A first-hand account of Syrians’ plight
The Syrian people have been doing it tough since long before the rise of ISIS and the current round of deadly and vicious conflict, according to refugee Michael Aboujundi.
Mr Aboujundi came to Australia by boat from Indonesia more than ten years ago fleeing the brutal Assad regime which he says murdered two of his brothers. And, since then, not much has changed for most ordinary Syrians.
“It was hard for everyone even back then. The government was brutal and people just disappeared,” Mr Aboujundi said.
“I took a stance on this and I was targeted so I had to leave. I could not accept the regime and the lack of any freedom or free opinion of any kind,” he said.
“As a result I was targeted and became wanted by the security forces because of my political activities and beliefs – and these were peaceful activities, basically just speaking out,” he said.
Mr Aboujundi says things have gotten progressively worse in Syria – including for family members still there – with the revolution against the Assad regime and rise of ISIS which stemmed from that.
“My mother and four brothers are still there and I worry about them,” he said.
Mr Aboujundi said one of his brothers was murdered by the Assad regime in a massacre that saw 89 mostly non-combatants killed.
“My brother was living in an area that became a battlefield between the government and revolutionary forces in 2012. He went to his shop to get food for his wife and five kids and he was rounded up and killed with 88 others,” he said.
“My brother was not involved in the conflict like most people who are the victims of this war. He was just trying to look after his family but he died and his family’s home was destroyed.
“I have another brother who is missing. We haven’t heard from him for two years and we have no idea where he is. Obviously we fear the worst,” Mr Aboujundi said.
He said he recently visited two of his sisters who were also forced to flee – one to Egypt and another to Turkey.
“They are displaced persons and they are just surviving – they get no support from government or from the UN,” Mr Aboujundi said.
He says Syrians have endured decades of oppression and violence first at the hands of their own government and now also at the hands of ISIS.
“The Syrian people have been doing it tough for a long time,” he said.
“When the revolution started it was just peaceful demonstrations but when the government cracked down and things got violent it made room for ISIS to come in and we’ve all seen what they have done,” Mr Aboujundi said.
“The international community just looked on for two years… so what do you expect.
“The situation in Syria is quite bizarre.
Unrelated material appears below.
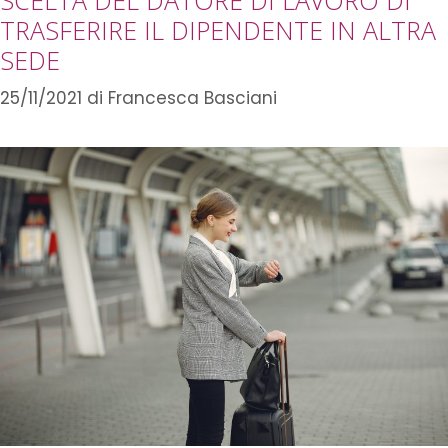
TRASFERIRE IL DIPENDENTE IN ALTRA
SEDE
25/11/2021
di
Francesca Basciani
The international community should go in and sort things out but of course it is not that simple.
“The Assad regime has been a good friend of the Russians for a long time and is being supplied weapons. I believe there are even Russian troops on the ground advising Assad,” he said.
In the meantime, Mr Aboujundi has welcomed the Australian Government’s move to accept 12,000 extra refugees from Syria.
“The people coming here will feel safe, there’s no need to panic or worry about what might happen in the next minute or hour with bombing and fighting everywhere,” he said.
“It’s a step in the right direction,” said Mr Aboujundi, who is a volunteer worker at the Victorian Public Tenants Association.
“But the talk of accepting ethnic minorities is troubling – it is as if no one else in Syria is at risk. The truth is everyone is at risk.
“The truth is that no matter which group you come from, you are a target for one side or the other,” he said.
Mr Aboujundi said that in a recent phone call to his mother, she summed up the situation in Syria.
“She said to me: ‘The sky is on fire, the ground is burning, the streets smell of blood and death is hovering over all of us’.”
“It is heartbreaking to hear that from my mother, it’s just terrible,” he said.